When reached out by Entrackr, BharatPe has refused to comment on the nature of the unexplained miscellaneous expenses on its income statement and the story. However, it appears that these comprise the payment processing charges (including MDR) incurred by the company among other growth focussed capex.
BharatPe claims to have boarded around 24 lakh merchant members on its platform by the end of FY20. And, these merchants’ acquisitions came at a cost: it spent heavily on customer acquisition and brand development as advertising and promotion cost stood out as the second-largest burn for the Delhi-based company.
Such expenses shot up 9X to Rs 43.2 crore during FY20 from Rs 4.8 crore spent on the same during FY19.
The Ashneer Grover-led company was recently in news for its unconventional talent acquisition strategy earlier this year, offering high-end BMW bikes, gadgets and an overseas trip to new joinees in the tech and product teams. These expenses will surely bloat up this fiscal’s employee benefit expenses. Meanwhile, for FY20, its employee benefit costs made up 12.2% of annual costs, growing 11.1X to Rs 28 crore during FY20.

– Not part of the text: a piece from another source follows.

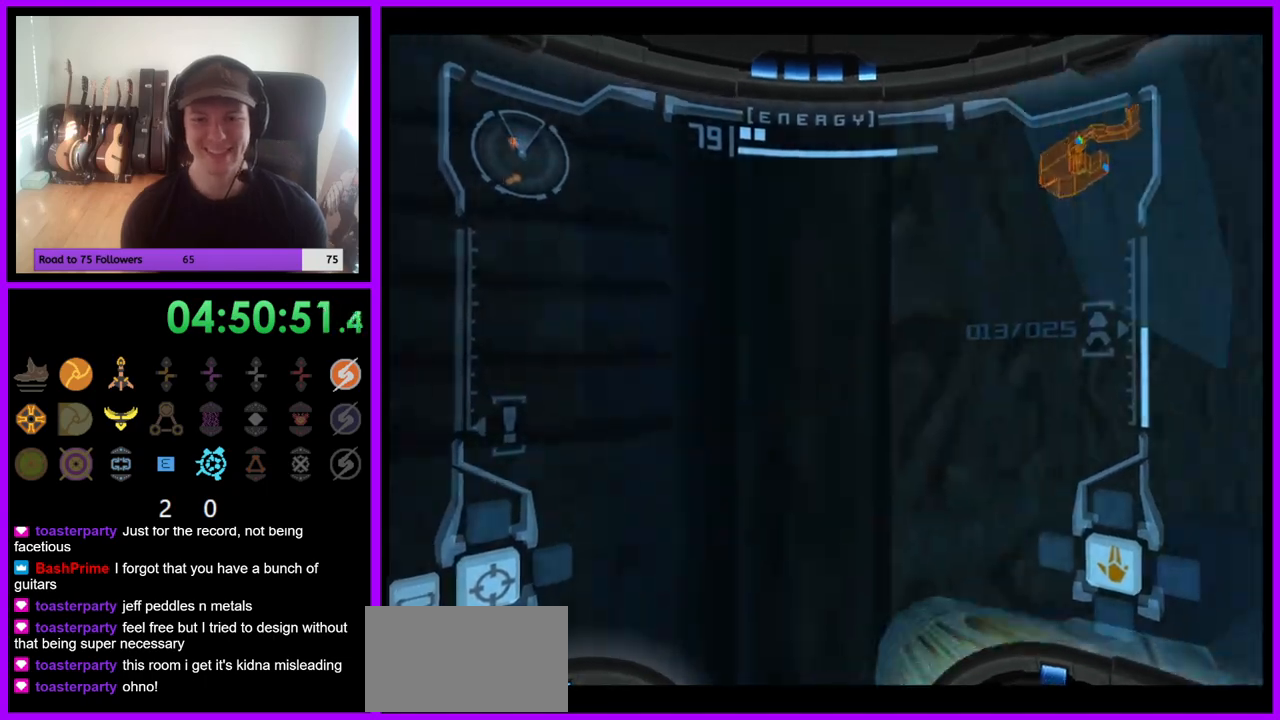
{"dt_ms": 500, "buttons": [], "left_stick": "right", "right_stick": "center", "events": []}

Further, BharatPe’s IT costs jumped 7.3X to Rs 4.06 crore whereas legal and professional costs shot up 6X to Rs 5.2 crore during FY20.
During FY20, BharatPe posted an annual loss of Rs 216.32 crore, ballooning 9.4X from the Rs 23.02 crore in FY19. With an abysmal EBITDA margin of -1684.4% during FY20, the present cash burn appears tough to sustain for the growth stage company.
Will BharatPe achieve Rs 700 Cr revenue in FY21?
The FY20’s numbers for BharatPe outline that the company was chasing growth (merchants) at all costs. This growth was intended and worked well for the company: it brought much-needed momentum leading to three fundraising events in which the company cumulatively mopped up close to $615 million.
Even as BharatPe’s financial performance looks underwhelming in FY20, things may be different moving forward as the company added several layers of monetisation in FY21 such as point of sale (PoS) business and lending. In the ongoing fiscal, the company began peer-to-peer (P2P) lending and is also likely to start PMCBank operations in partnership with Centrum. These channels are bound to fill up the company’s revenue coffers in FY21 and in the ongoing fiscal (FY22).